I only use porridge oats, uncooked, with soya milk. 

Oats are a very healthy food.


----------



## Steve (Jan 19, 2013)

I make porridge for breakfast quite often especially during those rather cool mornings when it is around the -28c mark..
Somehow a hot bowl of cereal in the morning seems to stick to your ribs and warm up the cockles of your heart..
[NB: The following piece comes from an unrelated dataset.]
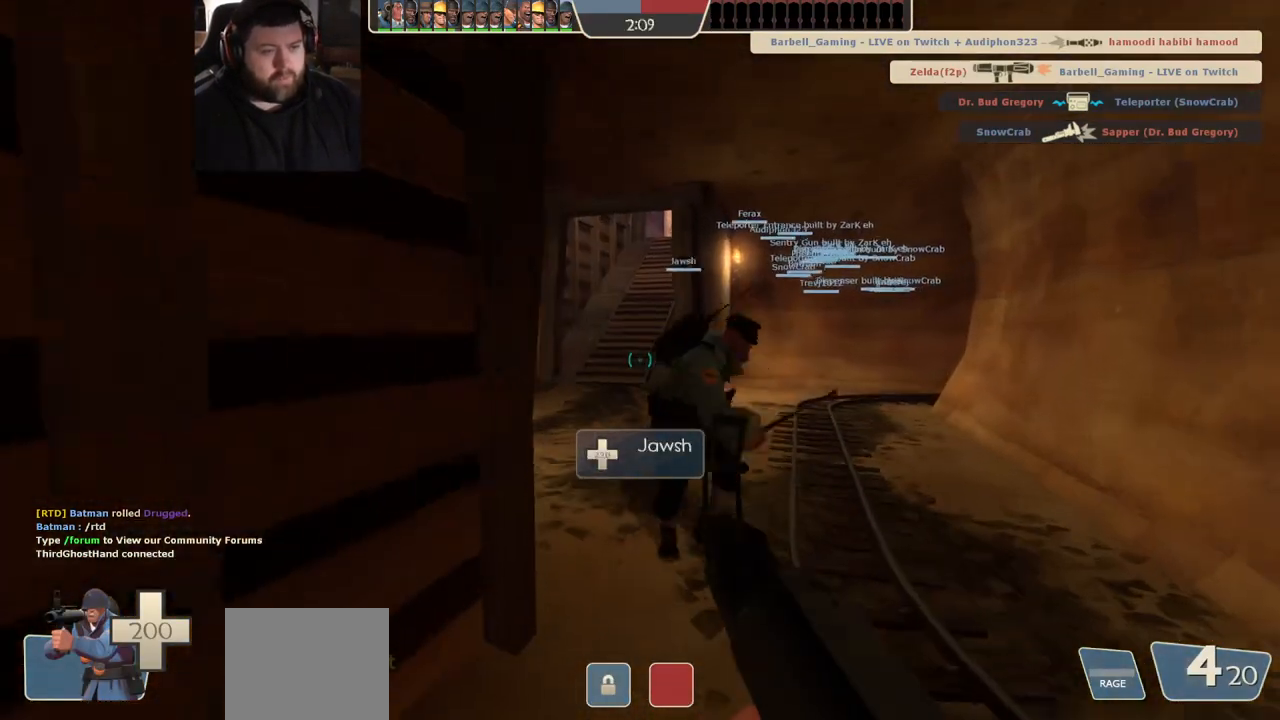
{"dt_ms": 500, "buttons": [], "left_stick": "up", "right_stick": "center", "events": []}
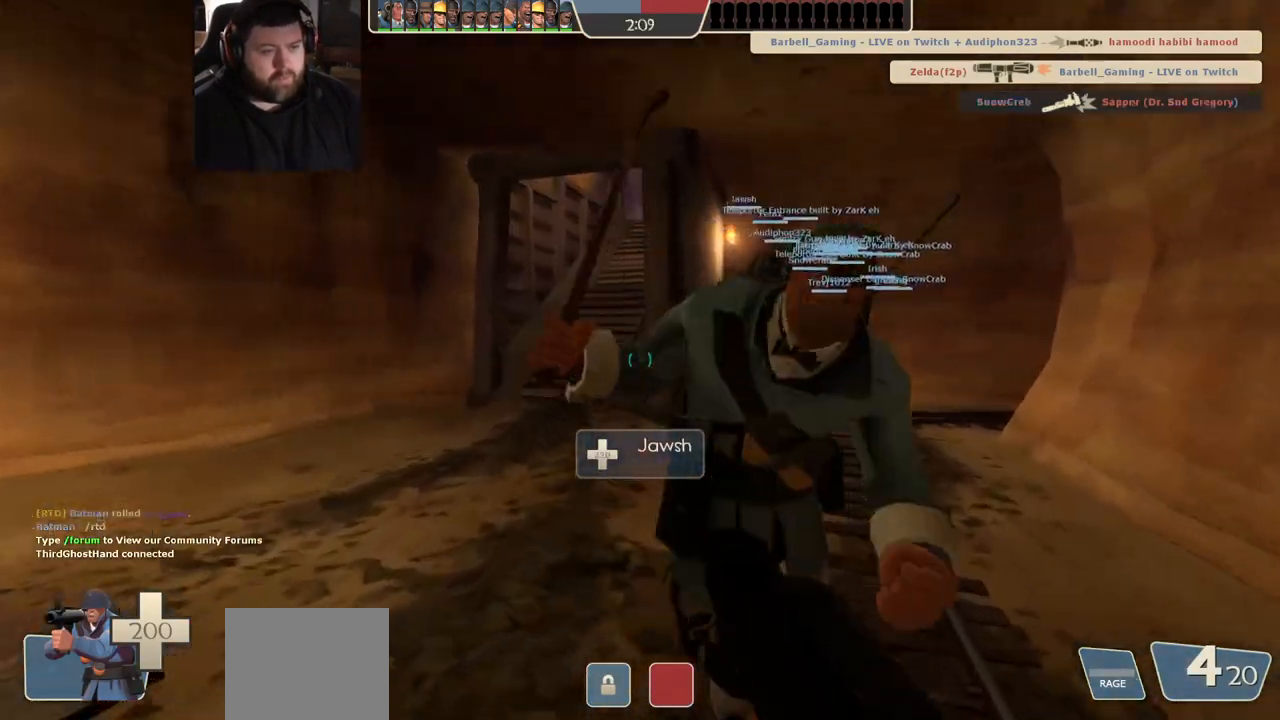
{"dt_ms": 500, "buttons": [], "left_stick": "up-left", "right_stick": "center", "events": [[433, "left_stick", "up-left"]]}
I make and serve mine just plain and add some splenda brown sugar and heavy cream.. That's all !!!
I use either the one minute one or the quick one but NEVER that instant stuff.. I will cook my oatmeal................


----------



## rkunsaw (Jan 26, 2013)

I prefer the texture of old fashioned oats. I add honey,milk or cream, cinnamon, chopped nuts and bits of dried fruit when I have some.


----------



## Ozarkgal (Jan 29, 2013)

Old fashion oats, with chopped apple cooked in, cinnamon and a dash of lowfat half n half on top....yummy on a cold morning.


----------